* Action item *
Show all lines from the material that carry the word "along".

* Extracted entries *
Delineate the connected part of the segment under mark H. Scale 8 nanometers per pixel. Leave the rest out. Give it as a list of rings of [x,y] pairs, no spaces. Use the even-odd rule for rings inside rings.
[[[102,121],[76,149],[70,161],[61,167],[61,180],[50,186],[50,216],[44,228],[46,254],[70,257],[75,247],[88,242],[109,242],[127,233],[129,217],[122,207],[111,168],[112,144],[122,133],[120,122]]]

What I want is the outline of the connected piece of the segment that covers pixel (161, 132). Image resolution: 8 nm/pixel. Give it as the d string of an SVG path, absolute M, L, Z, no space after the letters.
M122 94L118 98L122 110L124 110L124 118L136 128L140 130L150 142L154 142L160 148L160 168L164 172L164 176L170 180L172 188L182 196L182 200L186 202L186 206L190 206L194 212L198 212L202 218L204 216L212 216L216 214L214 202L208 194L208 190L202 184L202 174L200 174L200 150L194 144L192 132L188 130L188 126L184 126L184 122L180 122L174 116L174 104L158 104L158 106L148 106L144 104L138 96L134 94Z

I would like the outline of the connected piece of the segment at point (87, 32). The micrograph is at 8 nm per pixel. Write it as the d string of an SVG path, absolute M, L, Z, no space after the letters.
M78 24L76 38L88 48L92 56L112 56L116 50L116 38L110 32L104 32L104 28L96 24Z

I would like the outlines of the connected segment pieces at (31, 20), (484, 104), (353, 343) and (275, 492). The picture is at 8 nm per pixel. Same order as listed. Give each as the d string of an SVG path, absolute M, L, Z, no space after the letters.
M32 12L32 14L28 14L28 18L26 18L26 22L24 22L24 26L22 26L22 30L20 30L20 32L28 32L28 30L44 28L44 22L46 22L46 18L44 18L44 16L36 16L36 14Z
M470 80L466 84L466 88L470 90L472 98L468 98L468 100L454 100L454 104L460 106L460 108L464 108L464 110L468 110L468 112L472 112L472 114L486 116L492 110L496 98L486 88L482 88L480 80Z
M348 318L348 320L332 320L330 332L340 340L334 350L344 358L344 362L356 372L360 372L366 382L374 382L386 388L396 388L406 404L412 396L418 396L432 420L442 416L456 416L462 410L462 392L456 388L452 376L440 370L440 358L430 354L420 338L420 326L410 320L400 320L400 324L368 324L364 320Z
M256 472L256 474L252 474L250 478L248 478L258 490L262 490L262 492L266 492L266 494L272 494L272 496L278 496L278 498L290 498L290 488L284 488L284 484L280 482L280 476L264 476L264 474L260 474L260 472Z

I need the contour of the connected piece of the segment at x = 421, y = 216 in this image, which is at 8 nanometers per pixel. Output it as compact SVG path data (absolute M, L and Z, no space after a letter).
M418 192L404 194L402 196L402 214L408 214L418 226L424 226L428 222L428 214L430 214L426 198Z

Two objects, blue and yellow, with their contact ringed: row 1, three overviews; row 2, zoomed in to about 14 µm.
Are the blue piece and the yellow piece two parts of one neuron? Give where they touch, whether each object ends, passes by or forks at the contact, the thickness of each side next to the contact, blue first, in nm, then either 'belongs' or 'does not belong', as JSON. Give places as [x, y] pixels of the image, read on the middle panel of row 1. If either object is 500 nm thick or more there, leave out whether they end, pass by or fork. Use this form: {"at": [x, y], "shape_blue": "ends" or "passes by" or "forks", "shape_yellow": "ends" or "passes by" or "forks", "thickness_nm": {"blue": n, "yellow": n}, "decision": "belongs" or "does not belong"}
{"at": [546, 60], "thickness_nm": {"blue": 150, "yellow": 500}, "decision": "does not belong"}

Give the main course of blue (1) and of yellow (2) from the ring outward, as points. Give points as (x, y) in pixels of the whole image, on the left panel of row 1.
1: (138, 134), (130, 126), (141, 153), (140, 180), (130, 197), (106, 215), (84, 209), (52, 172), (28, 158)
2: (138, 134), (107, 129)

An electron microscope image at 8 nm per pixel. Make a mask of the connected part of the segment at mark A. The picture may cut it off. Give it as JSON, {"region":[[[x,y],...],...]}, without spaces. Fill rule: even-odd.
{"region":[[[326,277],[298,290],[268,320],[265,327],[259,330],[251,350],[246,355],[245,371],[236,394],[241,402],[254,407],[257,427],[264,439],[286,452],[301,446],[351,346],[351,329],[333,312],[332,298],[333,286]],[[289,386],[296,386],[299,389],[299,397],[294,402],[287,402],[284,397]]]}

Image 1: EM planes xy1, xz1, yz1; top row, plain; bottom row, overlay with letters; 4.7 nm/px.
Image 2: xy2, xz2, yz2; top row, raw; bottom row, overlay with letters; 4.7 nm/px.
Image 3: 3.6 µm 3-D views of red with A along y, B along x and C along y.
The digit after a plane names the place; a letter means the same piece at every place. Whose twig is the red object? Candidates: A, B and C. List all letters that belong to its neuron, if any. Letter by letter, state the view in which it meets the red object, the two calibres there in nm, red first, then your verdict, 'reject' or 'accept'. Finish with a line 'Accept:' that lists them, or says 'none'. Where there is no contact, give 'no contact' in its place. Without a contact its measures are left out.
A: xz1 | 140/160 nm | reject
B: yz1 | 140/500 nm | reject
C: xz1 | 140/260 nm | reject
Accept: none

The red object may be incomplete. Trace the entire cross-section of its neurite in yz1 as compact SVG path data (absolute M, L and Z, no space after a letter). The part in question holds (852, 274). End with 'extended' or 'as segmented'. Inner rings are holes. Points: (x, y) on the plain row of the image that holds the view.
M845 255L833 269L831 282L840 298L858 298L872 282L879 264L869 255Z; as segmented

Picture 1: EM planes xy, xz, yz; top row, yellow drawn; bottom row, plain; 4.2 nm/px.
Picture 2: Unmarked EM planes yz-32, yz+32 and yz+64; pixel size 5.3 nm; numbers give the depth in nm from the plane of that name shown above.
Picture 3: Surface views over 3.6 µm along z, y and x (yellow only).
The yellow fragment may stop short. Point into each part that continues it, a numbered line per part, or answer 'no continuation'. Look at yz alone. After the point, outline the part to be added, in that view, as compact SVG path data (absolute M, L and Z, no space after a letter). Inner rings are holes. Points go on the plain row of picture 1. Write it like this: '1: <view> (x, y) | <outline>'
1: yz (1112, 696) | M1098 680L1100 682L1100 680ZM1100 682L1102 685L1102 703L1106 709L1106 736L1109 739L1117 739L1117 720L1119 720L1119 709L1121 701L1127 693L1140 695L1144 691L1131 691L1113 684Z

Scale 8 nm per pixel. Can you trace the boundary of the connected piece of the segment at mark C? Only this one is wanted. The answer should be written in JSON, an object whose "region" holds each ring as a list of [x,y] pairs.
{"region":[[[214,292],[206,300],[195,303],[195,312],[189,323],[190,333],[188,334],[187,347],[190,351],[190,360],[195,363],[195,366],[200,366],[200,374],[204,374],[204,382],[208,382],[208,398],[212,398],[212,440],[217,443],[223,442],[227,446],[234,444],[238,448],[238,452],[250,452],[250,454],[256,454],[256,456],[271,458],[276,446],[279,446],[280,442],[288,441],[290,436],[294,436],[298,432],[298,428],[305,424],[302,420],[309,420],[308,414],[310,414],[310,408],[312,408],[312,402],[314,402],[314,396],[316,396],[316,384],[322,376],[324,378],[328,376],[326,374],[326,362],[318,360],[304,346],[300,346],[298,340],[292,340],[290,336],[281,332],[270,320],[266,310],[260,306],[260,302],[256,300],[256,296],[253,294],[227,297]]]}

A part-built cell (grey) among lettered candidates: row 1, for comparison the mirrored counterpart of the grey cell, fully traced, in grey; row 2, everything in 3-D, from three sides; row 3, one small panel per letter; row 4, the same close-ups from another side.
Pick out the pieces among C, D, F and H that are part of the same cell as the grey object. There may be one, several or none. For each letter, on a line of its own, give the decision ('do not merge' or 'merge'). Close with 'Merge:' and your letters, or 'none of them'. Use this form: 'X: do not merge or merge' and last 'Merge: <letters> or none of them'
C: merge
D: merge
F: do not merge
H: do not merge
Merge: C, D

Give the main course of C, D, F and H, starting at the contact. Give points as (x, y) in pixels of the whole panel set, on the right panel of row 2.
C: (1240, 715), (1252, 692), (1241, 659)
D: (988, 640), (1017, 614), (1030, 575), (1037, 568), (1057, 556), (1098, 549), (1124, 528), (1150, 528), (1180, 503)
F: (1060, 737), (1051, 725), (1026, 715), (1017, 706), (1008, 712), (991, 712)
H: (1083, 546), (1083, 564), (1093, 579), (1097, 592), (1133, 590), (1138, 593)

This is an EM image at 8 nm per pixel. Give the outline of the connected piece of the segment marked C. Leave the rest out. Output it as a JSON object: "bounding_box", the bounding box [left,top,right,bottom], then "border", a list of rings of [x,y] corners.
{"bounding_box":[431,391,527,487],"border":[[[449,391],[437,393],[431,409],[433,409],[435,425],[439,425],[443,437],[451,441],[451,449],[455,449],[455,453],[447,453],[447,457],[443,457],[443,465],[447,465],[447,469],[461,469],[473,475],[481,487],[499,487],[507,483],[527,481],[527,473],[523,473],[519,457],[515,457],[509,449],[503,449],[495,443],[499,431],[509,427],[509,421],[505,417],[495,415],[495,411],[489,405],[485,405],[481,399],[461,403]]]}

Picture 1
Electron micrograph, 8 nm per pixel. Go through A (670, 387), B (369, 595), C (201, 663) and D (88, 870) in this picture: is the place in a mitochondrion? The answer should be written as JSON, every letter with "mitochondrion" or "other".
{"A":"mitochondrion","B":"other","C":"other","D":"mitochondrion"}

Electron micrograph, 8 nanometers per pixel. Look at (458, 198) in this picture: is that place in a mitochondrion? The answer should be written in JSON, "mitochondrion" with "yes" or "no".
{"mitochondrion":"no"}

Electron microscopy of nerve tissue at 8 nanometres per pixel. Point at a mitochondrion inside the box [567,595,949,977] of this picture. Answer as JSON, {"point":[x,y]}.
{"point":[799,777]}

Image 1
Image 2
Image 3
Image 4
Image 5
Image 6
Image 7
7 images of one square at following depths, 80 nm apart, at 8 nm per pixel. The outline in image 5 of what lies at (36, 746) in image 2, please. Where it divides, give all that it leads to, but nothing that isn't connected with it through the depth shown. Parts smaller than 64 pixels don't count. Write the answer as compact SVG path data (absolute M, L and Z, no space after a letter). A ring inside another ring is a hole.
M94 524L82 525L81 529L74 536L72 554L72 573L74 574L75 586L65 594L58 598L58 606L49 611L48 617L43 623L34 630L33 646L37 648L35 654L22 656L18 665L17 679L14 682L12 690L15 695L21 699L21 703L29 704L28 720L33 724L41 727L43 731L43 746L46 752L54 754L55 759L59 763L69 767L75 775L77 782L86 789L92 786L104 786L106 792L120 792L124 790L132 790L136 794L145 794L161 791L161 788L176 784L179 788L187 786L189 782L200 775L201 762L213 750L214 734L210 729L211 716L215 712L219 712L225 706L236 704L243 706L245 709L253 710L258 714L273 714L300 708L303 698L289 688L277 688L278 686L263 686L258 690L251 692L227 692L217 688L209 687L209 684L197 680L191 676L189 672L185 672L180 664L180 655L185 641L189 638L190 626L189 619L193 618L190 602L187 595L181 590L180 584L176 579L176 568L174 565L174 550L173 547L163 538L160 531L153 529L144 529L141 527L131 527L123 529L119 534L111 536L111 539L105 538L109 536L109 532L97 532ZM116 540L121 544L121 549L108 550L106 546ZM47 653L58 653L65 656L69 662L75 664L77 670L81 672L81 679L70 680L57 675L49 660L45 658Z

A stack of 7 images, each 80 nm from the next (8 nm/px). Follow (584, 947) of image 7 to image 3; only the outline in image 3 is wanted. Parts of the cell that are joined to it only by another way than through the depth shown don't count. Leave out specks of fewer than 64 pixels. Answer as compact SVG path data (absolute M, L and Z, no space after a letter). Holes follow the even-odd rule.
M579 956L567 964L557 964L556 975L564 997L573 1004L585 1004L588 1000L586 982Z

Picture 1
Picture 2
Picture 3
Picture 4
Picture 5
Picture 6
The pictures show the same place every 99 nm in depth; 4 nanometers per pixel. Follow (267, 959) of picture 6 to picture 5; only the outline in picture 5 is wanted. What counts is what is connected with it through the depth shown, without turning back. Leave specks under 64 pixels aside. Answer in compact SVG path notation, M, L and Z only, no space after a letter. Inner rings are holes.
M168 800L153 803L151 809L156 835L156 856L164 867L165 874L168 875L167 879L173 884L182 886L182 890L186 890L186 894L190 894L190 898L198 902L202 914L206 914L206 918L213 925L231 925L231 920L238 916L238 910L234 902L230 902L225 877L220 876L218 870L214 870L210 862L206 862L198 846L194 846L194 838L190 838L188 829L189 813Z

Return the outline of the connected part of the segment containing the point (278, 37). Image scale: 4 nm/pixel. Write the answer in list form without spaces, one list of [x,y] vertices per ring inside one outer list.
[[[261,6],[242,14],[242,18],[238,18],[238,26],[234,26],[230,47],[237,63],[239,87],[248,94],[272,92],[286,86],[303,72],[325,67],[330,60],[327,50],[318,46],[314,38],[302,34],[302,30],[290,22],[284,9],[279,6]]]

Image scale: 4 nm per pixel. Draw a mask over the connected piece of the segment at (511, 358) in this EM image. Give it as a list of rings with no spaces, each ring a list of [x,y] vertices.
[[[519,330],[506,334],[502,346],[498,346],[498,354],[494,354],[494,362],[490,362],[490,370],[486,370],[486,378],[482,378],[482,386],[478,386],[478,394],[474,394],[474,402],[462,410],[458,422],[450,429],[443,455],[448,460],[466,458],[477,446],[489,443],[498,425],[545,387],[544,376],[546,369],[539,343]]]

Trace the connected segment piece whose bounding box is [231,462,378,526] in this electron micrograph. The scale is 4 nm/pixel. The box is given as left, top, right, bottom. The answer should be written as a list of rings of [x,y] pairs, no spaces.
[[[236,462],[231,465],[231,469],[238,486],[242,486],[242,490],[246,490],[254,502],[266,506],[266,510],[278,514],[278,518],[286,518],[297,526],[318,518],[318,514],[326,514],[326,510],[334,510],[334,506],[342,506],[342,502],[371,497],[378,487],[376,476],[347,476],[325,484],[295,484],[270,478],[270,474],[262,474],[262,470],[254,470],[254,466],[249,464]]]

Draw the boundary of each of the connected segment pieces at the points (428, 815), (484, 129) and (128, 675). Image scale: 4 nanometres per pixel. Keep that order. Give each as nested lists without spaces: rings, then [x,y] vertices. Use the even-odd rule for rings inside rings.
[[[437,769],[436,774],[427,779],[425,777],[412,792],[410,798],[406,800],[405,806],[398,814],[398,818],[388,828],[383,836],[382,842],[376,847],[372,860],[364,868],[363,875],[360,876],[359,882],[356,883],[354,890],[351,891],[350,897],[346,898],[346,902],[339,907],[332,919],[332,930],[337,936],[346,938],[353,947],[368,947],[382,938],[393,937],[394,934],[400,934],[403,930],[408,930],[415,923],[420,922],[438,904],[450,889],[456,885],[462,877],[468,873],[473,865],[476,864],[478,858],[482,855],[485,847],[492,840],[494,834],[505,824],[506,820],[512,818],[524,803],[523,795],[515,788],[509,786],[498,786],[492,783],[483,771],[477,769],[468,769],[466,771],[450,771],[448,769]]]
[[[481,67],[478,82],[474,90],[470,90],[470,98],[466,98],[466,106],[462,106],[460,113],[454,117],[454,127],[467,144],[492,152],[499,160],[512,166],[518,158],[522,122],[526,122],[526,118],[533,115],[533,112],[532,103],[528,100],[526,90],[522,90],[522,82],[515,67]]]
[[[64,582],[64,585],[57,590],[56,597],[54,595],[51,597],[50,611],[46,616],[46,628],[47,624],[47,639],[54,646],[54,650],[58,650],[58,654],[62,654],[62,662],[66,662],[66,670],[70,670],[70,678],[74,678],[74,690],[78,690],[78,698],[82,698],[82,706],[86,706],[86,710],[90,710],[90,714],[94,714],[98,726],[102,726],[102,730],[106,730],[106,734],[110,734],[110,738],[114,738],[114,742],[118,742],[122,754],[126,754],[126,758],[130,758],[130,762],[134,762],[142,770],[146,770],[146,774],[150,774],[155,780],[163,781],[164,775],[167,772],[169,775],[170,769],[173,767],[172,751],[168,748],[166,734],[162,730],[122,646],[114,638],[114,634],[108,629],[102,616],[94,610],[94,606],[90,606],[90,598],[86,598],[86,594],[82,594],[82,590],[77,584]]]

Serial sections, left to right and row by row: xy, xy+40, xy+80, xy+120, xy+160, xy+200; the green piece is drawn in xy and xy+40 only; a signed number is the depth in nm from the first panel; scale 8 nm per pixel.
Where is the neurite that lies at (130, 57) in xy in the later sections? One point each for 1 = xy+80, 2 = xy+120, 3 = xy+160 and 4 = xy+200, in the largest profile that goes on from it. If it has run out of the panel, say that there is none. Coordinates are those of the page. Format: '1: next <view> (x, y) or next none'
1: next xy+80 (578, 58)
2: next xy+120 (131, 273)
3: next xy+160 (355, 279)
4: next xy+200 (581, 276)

* Your solution *
Image 3: 3.6 µm 3-D views of red with A along y, B along x and C along y.
Picture 3: Surface views over 3.6 µm along z, y and x (yellow only).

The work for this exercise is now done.